# Using a cutoff to show an interior gradient estimate for a harmonic function

I am trying to follow a calculation shown in Chapter 1.4 of Han and Lin's Elliptic PDE textbook.

Let $$u$$ be a harmonic function on the unit ball $$B_1$$ in $$\mathbb{R}^n$$, and let $$\eta \in C^\infty_c (B_1)$$ with $$\eta = 1$$ on $$B_{\frac{1}{2}}$$.

First, one can show that $$\Delta(|Du|^2) = 2|D^2 u|^2 + 2\langle Du, D(\Delta u) \rangle = 2|D^2 u|^2 \geq 0$$. In other words, $$|Du|^2$$ is subharmonic.

Job 1 - Locate each line in the entries below that contains the string "entities", and copy those lines.

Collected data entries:
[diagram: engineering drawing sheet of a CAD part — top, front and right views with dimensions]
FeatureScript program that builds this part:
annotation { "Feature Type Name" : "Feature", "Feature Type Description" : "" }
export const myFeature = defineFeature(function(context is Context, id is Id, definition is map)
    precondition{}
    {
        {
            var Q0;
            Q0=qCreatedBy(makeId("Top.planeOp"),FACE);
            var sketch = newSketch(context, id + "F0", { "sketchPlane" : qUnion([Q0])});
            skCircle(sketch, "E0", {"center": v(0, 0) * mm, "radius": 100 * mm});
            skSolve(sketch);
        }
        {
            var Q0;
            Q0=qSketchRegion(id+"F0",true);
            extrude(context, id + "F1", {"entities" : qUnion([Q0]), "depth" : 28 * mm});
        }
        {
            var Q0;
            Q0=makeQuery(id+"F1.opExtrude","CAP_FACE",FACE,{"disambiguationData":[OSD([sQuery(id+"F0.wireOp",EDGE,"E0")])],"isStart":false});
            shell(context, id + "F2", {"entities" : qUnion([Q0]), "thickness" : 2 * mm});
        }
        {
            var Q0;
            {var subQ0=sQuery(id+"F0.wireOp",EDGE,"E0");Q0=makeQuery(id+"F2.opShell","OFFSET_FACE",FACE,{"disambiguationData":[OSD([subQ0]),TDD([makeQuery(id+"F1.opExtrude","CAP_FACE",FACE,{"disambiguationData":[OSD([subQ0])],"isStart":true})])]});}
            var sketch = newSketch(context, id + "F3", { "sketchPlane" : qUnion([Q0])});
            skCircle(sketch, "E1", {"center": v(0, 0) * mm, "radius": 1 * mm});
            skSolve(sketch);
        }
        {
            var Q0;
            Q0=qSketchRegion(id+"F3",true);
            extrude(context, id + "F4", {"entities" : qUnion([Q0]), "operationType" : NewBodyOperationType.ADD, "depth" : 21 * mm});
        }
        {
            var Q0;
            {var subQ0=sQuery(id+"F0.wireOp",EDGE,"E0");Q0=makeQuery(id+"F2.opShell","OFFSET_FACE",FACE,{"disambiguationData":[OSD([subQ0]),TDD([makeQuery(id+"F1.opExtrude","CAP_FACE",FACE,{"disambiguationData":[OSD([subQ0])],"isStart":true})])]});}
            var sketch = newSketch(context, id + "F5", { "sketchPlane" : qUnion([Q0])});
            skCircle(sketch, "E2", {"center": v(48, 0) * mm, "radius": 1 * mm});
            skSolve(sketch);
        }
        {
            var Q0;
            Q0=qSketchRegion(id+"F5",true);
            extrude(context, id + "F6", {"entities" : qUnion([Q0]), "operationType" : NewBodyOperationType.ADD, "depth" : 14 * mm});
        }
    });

Job 2 - Go on with the post about the interior gradient estimate for a harmonic function, starting after its last sentence.

Task result 1 -
            extrude(context, id + "F1", {"entities" : qUnion([Q0]), "depth" : 28 * mm});
            shell(context, id + "F2", {"entities" : qUnion([Q0]), "thickness" : 2 * mm});
            extrude(context, id + "F4", {"entities" : qUnion([Q0]), "operationType" : NewBodyOperationType.ADD, "depth" : 21 * mm});
            extrude(context, id + "F6", {"entities" : qUnion([Q0]), "operationType" : NewBodyOperationType.ADD, "depth" : 14 * mm});

Task result 2 -
Next, observe that

\begin{align*} \Delta(\eta^2|Du|^2) &= \Delta(\eta^2)|Du|^2 + 2 \langle D\eta^2, D(|Du|^2) \rangle + \eta^2 \Delta(|Du|^2) \\\\ &= 2(|D\eta|^2 + \eta \Delta \eta)|Du|^2 + 8 \langle \eta D\eta, D^2u \cdot Du \rangle + 2\eta^2|D^2u|^2. \end{align*}

In the text, the authors claim we can then "use Hölder's inequality" to bound the above quantity from below by $$(2\eta \Delta \eta - 6|D\eta|^2)|Du|^2 \geq -C|Du|^2)$$, where $$C>0$$ depends only on $$\eta$$. I've tried to apply various inequalities (I think the authors were referring to the Cauchy-Schwarz inequality $$|D\eta|^2|Du|^2 \geq |\langle D\eta, Du \rangle|^2$$) but I still haven't gotten the desired bound. I think the method involves completing a square I'm not seeing.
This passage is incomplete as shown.